(Beginning of RECORDED INFORMATION)

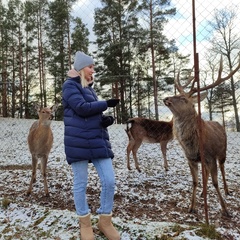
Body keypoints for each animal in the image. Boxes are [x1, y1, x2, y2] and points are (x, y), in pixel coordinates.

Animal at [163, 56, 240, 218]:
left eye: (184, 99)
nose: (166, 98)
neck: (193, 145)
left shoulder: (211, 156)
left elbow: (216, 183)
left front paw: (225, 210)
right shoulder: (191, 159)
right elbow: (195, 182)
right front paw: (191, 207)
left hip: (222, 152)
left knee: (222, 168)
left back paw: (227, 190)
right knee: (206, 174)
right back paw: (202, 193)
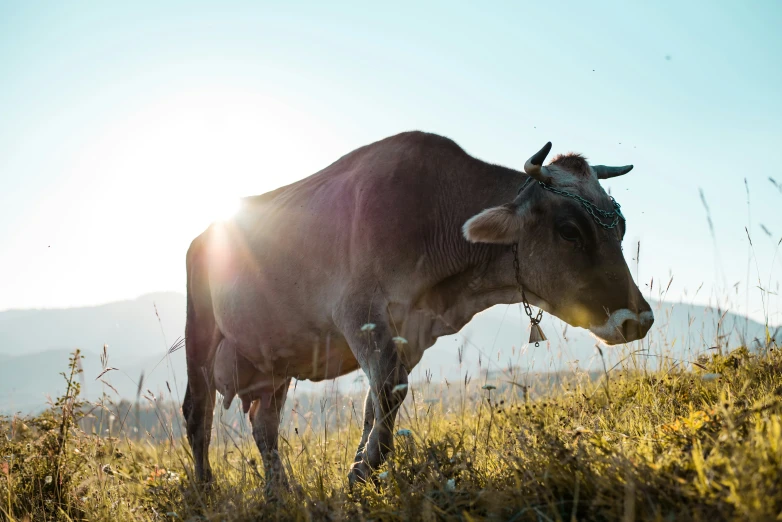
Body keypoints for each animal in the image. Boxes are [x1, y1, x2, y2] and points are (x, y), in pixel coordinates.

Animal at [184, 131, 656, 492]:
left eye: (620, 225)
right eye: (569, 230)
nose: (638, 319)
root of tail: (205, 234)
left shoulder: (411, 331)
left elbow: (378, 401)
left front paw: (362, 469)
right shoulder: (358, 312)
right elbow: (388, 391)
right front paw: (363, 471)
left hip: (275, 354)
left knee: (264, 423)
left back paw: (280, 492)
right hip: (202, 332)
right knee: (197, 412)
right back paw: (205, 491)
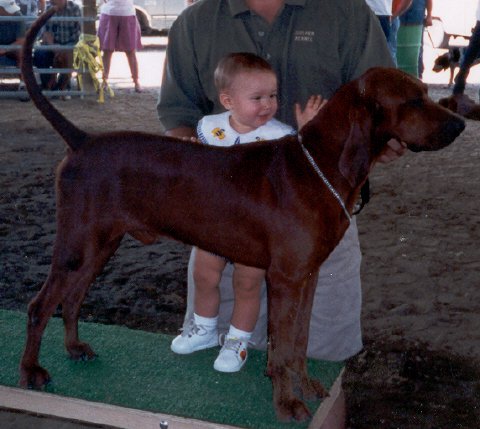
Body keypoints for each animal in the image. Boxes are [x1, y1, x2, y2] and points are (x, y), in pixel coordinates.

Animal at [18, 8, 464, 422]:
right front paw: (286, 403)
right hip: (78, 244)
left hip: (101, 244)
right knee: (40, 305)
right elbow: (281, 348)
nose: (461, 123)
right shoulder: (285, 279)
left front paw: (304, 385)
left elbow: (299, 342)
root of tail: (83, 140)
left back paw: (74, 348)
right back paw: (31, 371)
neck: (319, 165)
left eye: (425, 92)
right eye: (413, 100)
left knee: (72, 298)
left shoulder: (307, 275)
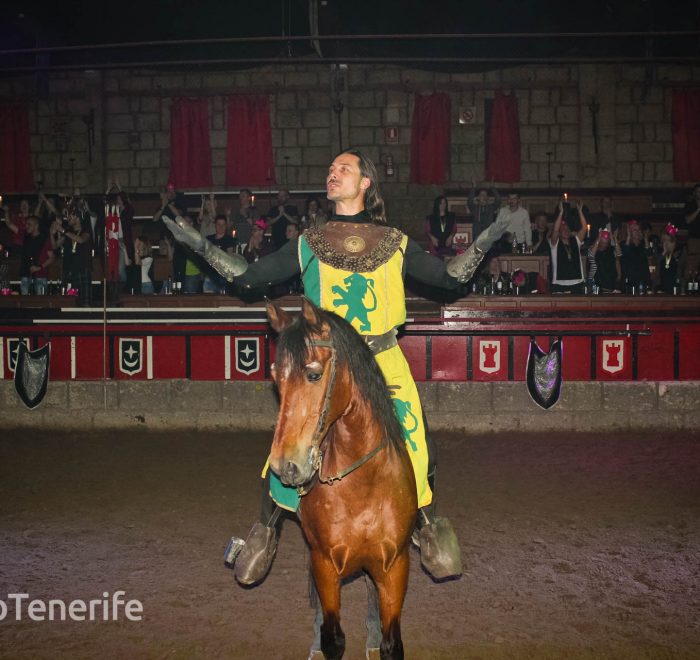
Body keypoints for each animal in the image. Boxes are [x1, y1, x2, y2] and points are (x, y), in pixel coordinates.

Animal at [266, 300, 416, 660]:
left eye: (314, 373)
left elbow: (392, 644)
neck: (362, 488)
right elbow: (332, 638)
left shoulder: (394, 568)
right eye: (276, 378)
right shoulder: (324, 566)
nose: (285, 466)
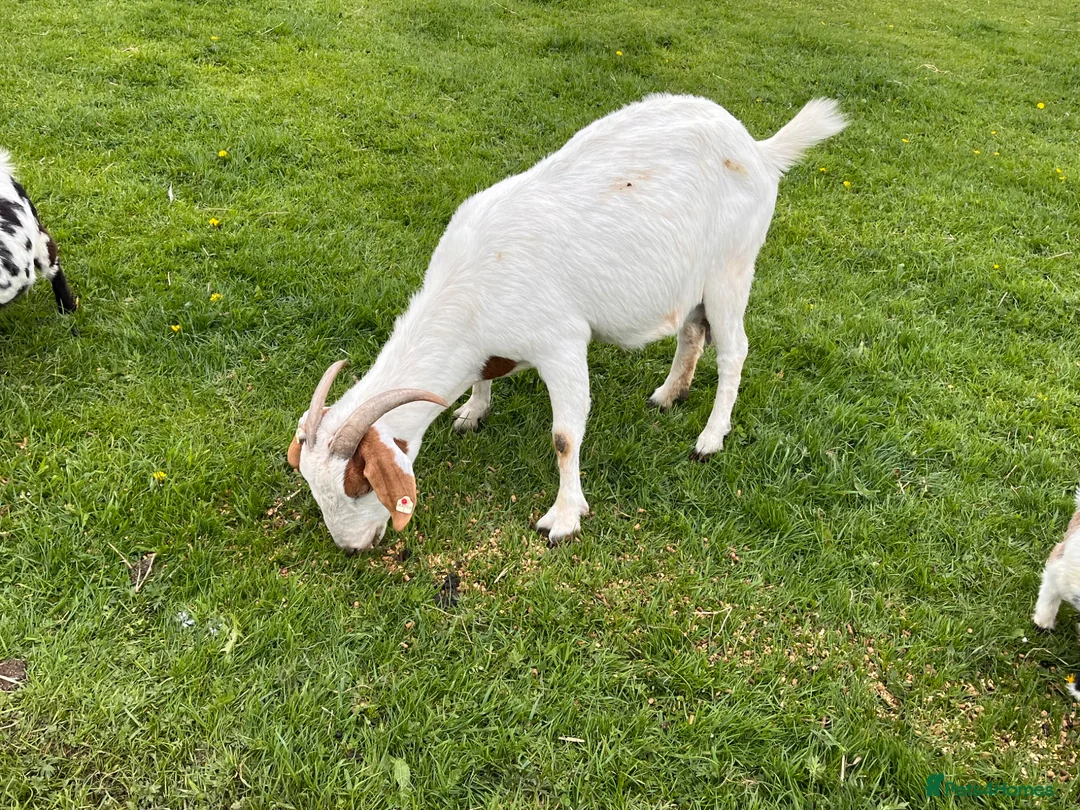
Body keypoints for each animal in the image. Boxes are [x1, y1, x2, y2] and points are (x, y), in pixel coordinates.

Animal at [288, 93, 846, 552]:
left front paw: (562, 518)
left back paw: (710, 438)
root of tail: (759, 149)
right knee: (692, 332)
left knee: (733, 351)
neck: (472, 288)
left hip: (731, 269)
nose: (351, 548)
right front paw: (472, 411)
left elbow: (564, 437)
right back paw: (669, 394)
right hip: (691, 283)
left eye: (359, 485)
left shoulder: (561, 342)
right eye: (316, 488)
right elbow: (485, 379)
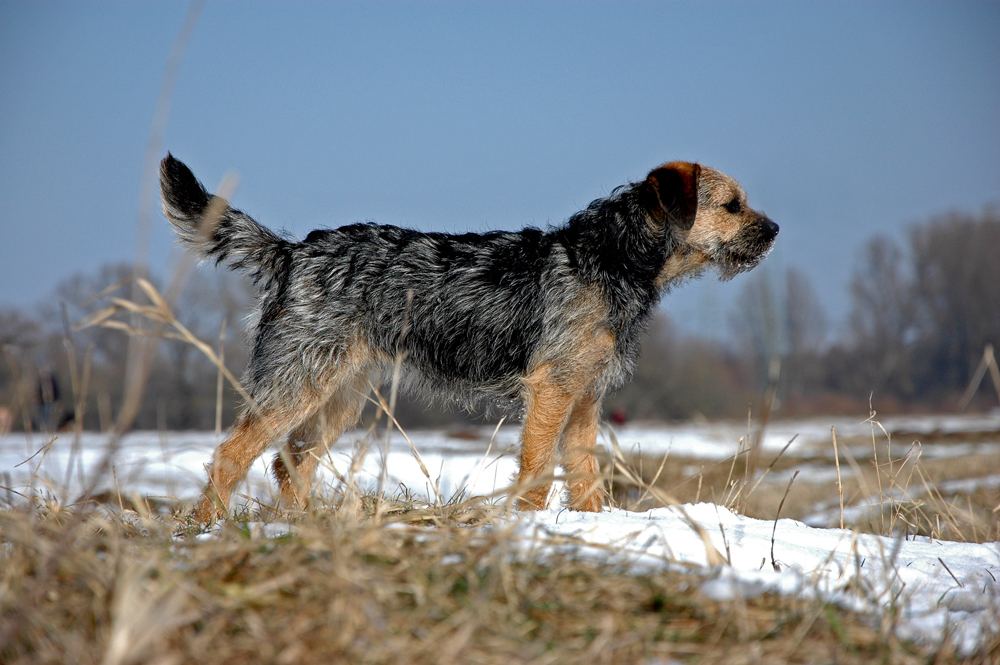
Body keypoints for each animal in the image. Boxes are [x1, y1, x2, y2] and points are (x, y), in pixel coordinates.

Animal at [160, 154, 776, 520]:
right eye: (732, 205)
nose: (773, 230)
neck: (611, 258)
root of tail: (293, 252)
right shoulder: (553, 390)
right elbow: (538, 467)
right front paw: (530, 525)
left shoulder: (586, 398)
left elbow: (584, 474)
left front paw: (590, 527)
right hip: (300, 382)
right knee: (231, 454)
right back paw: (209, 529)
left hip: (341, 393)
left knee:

(End of RECORDED INFORMATION)

WHAT THE EXERCISE ASKS »
Beginning with the line that contains "right shoulder: (553, 390)", write out every line through the end of the entries above, exactly.

RESPONSE TO THE EXERCISE »
right shoulder: (553, 390)
right elbow: (538, 467)
right front paw: (530, 525)
left shoulder: (586, 398)
left elbow: (584, 474)
left front paw: (590, 527)
right hip: (300, 382)
right knee: (231, 454)
right back paw: (209, 529)
left hip: (341, 393)
left knee:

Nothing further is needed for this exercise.